Sex Harassment Trial Is Nightmare for Knicks
This article is from the archive of The New York Sun before the launch of its new website in 2022. The Sun has neither altered nor updated such articles but will seek to correct any errors, mis-categorizations or other problems introduced during transfer.
In a courtroom version of a New York Knicks lowlight reel, NBA icon and head coach Isiah Thomas privately ridicules white season ticket holders. Owner James Dolan obsesses over the skimpy costumes of the team’s dancers. Star guard Stephon Marbury seduces an intern.
The allegations portraying the once-storied franchise as a dysfunctional frat house were recounted at a sexual harassment trial in federal court in Manhattan. The often-salacious details came in the first three days of the trial, which continues next week with the promise of more to come.
The case, stemming from a $10 million lawsuit brought by a fired team vice president, Anucha Sanders, quickly became a public relations disaster for a team struggling to regain respectability after a three-season playoff drought. The spectacle also has raised questions about why the front office couldn’t work out a face-saving settlement.
“I’m quite frankly stunned that they didn’t settle it,” an attorney specializing in sexual harassment litigation for the Manhattan firm Cullen and Dykman, James G. Ryan, said.
Testimony this week about Marbury’s alleged encounter with the intern resulted in front-page headlines — “LURED INTO MY LIMO” — and photos of him flashing a goofy grin and sticking out his tongue while leaving the courthouse in a Rolls-Royce. Sports columnists have enjoyed a field day as well.
Though the case still “has a chance of being settled before it gets too embarrassing, Dolan has already lost,” Dave D’Alessandro of The Star-Ledger in Newark wrote. “It is one thing to run a company badly, but it is another thing to subject a publicly traded company to three weeks of public ridicule, and having its name dragged through the tabloid muck.”

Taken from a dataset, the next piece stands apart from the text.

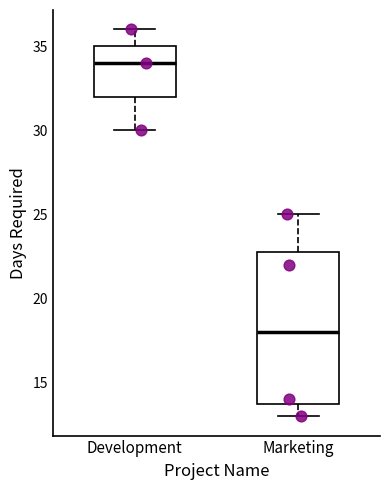

Where does the upper whisker of the box for Development end on the y-axis? The values are not printed on the chart, so give them approximately, as read against the axis.

36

Things could get even uglier when a cross-examination of Sanders continues next week followed by possible testimony by Thomas, Dolan, and even the intern.

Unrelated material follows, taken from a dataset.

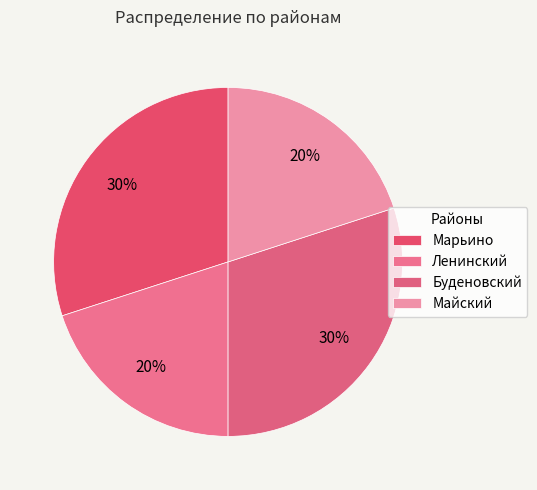

To the nearest percent, what is the combined percentage of Майский and Марьино?

50%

“Everything in this woman’s life is going to be exposed for credibility purposes,” Ryan said of Browne Sanders. “The same thing will happen with Isiah Thomas.”
The trial is expected to last another two weeks, meaning a verdict could come just before the Knicks open their training camp for the 2007-08 season.
Lawyers from both sides have declined to discuss what went wrong in settlement talks. The failure means a jury of five women and three men must decode conflicting stories before determining whether Sanders deserves damages of least $10 million based on her claim that she was fired for daring to accuse Thomas of harassment.
Sanders, 44, already has spent several hours on the witness stand offering a poised account of her rise from a former Northwestern basketball star to her “dream job” as vice president in charge of marketing for the Knicks.
Thomas, flanked at the defense table by two female lawyers, has listened to Sanders repeatedly intone “bitch” and “ho” — slurs she alleges he used to address her when complaining about her attempts to involve him in promotions.
“Bitch, I don’t give a (expletive) about these white people,” she claimed he said in one conversation about season ticket holders. Thomas, through his lawyers, has called the allegations “outrageous.”
She said Thomas suddenly developed a crush after the pair challenged each other to a basketball shooting contest at a Christmas party. “I let you win,” she said she teased afterward.
Soon, she said, he was professing his love and demanding private time “off site.” She claimed another Knicks boss told her to put up with it.
Sanders said Dolan, the chairman of Madison Square Garden, had other concerns — like the Knicks City Dancers. At meetings about the dance squad, Dolan “was very opinionated,” she said, even offering “feedback on what they were wearing.”
Dolan, she added, “was easily agitated and we all knew it. He would yell, and we just became pretty accustomed to that.”
Asked about Marbury and the MSG intern, Sanders said the woman told her about a drunken April 2005 outing to a Manhattan strip club with Marbury. The intern claimed that afterward Marbury lured her into his truck for sex, she testified.
Marbury later took the witness stand, called by the plaintiff to try to establish that management didn’t take sexual misconduct seriously. In his testimony, Marbury called Thomas his “mentor” and the sexual harassment case a “joke.” When questioned about claims his coach insulted Sanders, he kept replying, “Not his persona,” before the judge ordered to simply answer, “Yes” or “No.”
Asked about the intern, he admitted driving up and asking her, “Are you going to get in the truck?'” He said she answered, “Yes.”
At that point, the judge cut off the questioning.